The rule scheme can solve a scenario by adding rules and patches. But there is not only one such scene, it is infinite. With enough data for learning and training, the end-to-end solution can think and drive like a human and solve more similar corner case by itself.
To sum up, Horizon and Shang Tang have different expressions, but the core is the same, and they all agree.End-to-end is the most effective way to solve Robotaxi site problems.. At the same time, it is the most efficient way to solve all kinds of long tail problems of autonomous driving.
By the way, I put forward UniAD’s CVPR 2023 best paper, which was written by scholars from Horizon and Shang Tang.

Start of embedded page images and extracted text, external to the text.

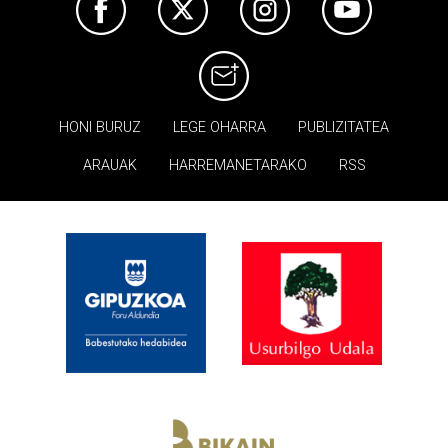
HONI BURUZ
LEGE OHARRA
PUBLIZITATEA
ARAUAK
HARREMANETARAKO
RSS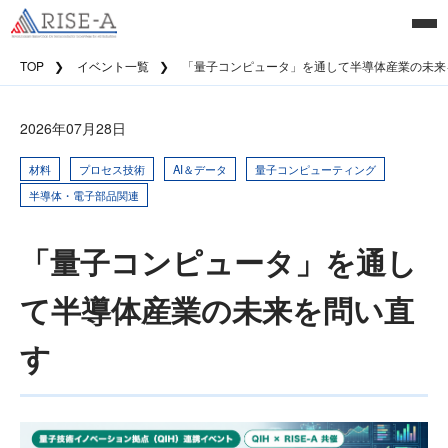
TOP
イベント一覧
「量子コンピュータ」を通して半導体産業の未来
2026年07月28日
材料
プロセス技術
AI＆データ
量子コンピューティング
半導体・電子部品関連
「量子コンピュータ」を通し
て半導体産業の未来を問い直
す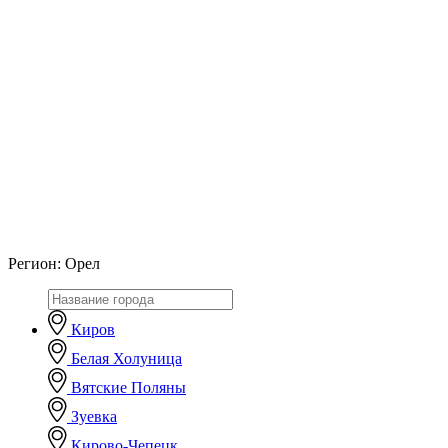
Регион:
Орел
Киров
Белая Холуница
Вятские Поляны
Зуевка
Кирово-Чепецк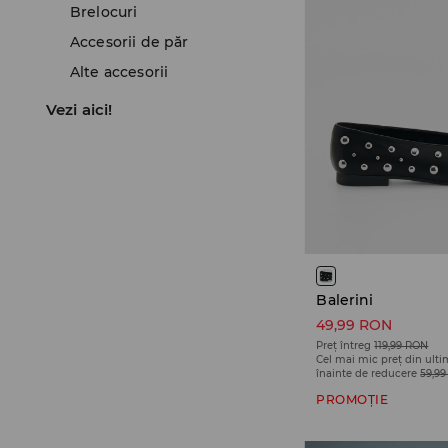
Brelocuri
Accesorii de păr
Alte accesorii
Vezi aici!
Balerini
49,99 RON
Preț întreg
119,99 RON
Cel mai mic preț din ulti
înainte de reducere
59,9
PROMOȚIE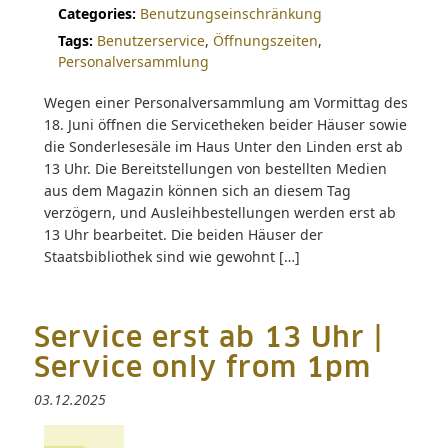
Categories:
Benutzungseinschränkung
Tags:
Benutzerservice
,
Öffnungszeiten
,
Personalversammlung
Wegen einer Personalversammlung am Vormittag des
18. Juni öffnen die Servicetheken beider Häuser sowie
die Sonderlesesäle im Haus Unter den Linden erst ab
13 Uhr. Die Bereitstellungen von bestellten Medien
aus dem Magazin können sich an diesem Tag
verzögern, und Ausleihbestellungen werden erst ab
13 Uhr bearbeitet. Die beiden Häuser der
Staatsbibliothek sind wie gewohnt […]
Service erst ab 13 Uhr |
Service only from 1pm
03.12.2025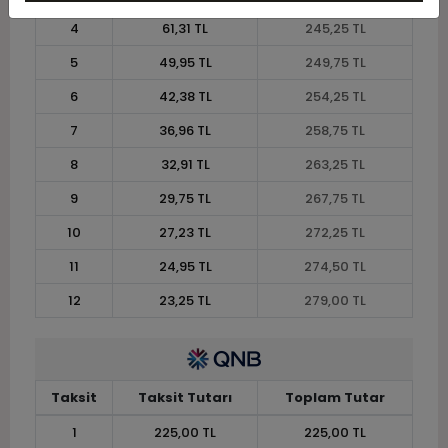
4
61,31 TL
245,25 TL
5
49,95 TL
249,75 TL
6
42,38 TL
254,25 TL
7
36,96 TL
258,75 TL
8
32,91 TL
263,25 TL
9
29,75 TL
267,75 TL
10
27,23 TL
272,25 TL
11
24,95 TL
274,50 TL
12
23,25 TL
279,00 TL
Taksit
Taksit Tutarı
Toplam Tutar
1
225,00 TL
225,00 TL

End-to-end innovation of traditional technology paradigm has given all players new opportunities: better intelligent driving experience, lower maintenance and generalization costs, and more competitive cost of autonomous driving scheme.
However, the price is the modular and rule-driven technical system in the past, which must be overthrown and reconstructed.
Waymo, the absolute leader of autonomous driving in the past, is now caught in the dilemma of "construction site", which further proves that the track of autonomous driving is "water is impermanent and soldiers are unpredictable":
Old stars may have their advantages reset to zero, and "latecomers" will also gain the lead.